I guess it had to happen sooner or later
I just had an email from one Sue Cremer, Personal Assistant at Piper Alderman which promotes itself as the "Best Professional Services Firm in South Australia 2007"
They claim that this posting last year Endangered Species - Australian Yellow Pages infringes their client's trademark by my "use" of their trademark and that the posting might mislead poor widdle you to believe that I have an association with their client, Yellow pages or Sensis.
Now it beats me how I am "using" their trademark beyond "quoting" it in a series of screen shots to demonstrate that their search tools are really not up to snuff. I am certainly not pretending to be a business directory or to provide phone numbers and other details to anyone who uses my site, and if I HAD a business relationship or "association" with the companies I would expect that it would damned quickly have been severed for publicly giving them a zinger.
But I'm always interested in learning something new so here's the challenge; what's their problem?
Oh, and at the end of their pdf attachment they invite me to signal my co-operation by writing the same on the letter and faxing them a copy back. Right, like I'll sign up to fix an unspecified example of an unspecified infringement to satisfy a company that already has more money than god and spends too little of it on putting together a decent web strategy.
Or could it be that they just don't like being criticised and are trying to use an irrelevant piece of law to shut me up? Nah, that would be unprincipled and stupid, I might blog about it, couldn't happen.
Update
This is what they sent
This is what they got back.
Please explain in what way I am infringing the use of the trademark. I am not conducting any business as a telephone book, telephone directory, business directory or any other kind of telephone number search tools, nor am I attempting to pass myself off as the "yellow pages" I do not offer search of the yellow pages or anything like it, nor do I attempt to sell advertising, listing or any other kind of service as yellow pages or anything of that kind.
The page to which you refer is a criticism of the efficacy and adequacy of the Yellow Pages search tools on the date specified and in doing so demonstrates the efficacy by quoting (via screen shot) the points that I wish to make. No reasonable person could possibly mistake my blog for the Yellow Pages and even if they did, could not possibly find any such service there.

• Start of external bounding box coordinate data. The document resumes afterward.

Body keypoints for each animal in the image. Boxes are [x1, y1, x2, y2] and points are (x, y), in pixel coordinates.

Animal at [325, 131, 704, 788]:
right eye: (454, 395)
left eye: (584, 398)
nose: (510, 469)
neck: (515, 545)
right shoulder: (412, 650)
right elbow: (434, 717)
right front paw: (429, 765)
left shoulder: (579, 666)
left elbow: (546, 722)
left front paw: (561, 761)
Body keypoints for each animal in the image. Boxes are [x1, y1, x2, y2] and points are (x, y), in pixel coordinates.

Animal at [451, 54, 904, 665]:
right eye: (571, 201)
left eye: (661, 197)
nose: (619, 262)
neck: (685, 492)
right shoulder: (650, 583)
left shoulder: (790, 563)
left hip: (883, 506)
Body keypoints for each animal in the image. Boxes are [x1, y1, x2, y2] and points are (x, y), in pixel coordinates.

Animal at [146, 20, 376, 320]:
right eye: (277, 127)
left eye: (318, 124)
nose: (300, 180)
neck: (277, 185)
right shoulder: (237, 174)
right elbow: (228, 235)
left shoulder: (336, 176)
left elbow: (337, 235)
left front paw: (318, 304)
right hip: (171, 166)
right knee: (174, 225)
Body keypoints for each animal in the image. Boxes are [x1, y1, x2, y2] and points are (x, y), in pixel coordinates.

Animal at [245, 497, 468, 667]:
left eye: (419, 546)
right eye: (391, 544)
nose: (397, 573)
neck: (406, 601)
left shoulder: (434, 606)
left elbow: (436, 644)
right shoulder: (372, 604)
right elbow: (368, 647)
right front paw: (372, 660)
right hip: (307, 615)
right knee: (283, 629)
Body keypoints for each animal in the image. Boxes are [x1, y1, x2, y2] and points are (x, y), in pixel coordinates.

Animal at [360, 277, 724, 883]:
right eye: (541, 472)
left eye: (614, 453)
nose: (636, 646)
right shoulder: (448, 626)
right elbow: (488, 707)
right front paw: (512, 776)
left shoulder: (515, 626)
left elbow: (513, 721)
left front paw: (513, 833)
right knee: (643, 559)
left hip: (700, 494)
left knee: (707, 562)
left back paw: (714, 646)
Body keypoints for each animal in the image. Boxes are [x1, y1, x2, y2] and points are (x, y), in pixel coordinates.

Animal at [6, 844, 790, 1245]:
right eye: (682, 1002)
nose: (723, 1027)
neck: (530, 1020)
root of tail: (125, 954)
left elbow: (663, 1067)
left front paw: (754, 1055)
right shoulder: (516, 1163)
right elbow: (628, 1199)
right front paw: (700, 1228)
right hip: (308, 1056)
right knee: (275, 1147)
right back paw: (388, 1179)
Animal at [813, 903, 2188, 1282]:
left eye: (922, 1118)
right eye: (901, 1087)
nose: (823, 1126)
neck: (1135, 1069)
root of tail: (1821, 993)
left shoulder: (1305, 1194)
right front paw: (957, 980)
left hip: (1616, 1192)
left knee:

Under fair use provisions I am entitled to "quote" from a source and identify that source correctly so that there is no doubt about the point, intention or organisation to which I refer. I do that, and no more.
Furthermore you suggest that my "use" of the trademark Yellow Pages or a mark which is substantially identical or deceptively similar to your clients registered trade marks, infringes your clients trade mark rights.
Can I ask you to be specific please? What "use" of the trademark itself am I making, or is the trademark I am using substantially similar or deceptively similar to your client's? Or perhaps it is all three. Then we come to the term "use". Please be good enough to specify the "use" to which I am putting this actual, or similar or deceptive trademark and whether said trademark is the actual one, or some similar or deceptive one.
Finally you suggest that such use is "likely to mislead members of the public into believing that there is an association between your organisation and our clients."
I would be fascinated to learn from you the nature of the "association" implied, expressed or entailed in the article to which you refer. Please specify both the kind of association and the specific language used to imply that that would be likely to lead people to that assumption.
Frankly, that is absurd on its face and indicates that you have not bothered to read the article that you refer to. At no point do I claim to have such an association (beyond that of interested user), nor do I hint, imply or invite the reader to assume such a relationship. However, if you can specify the precise language to which you refer I will be more than happy to reconsider.
I am, however, critical of the product/ service being offered by Yellow Pages as inadequate to the environment in which it is being offered. Could it be that your clients are not happy with that criticism and, rather than engage with me about it, or responding to the criticism as they are both entitled and enabled to do in the comments on the posting, they have resorted to using your offices and an irrelevant piece of law in an attempt to intimidate me into shutting up and going away?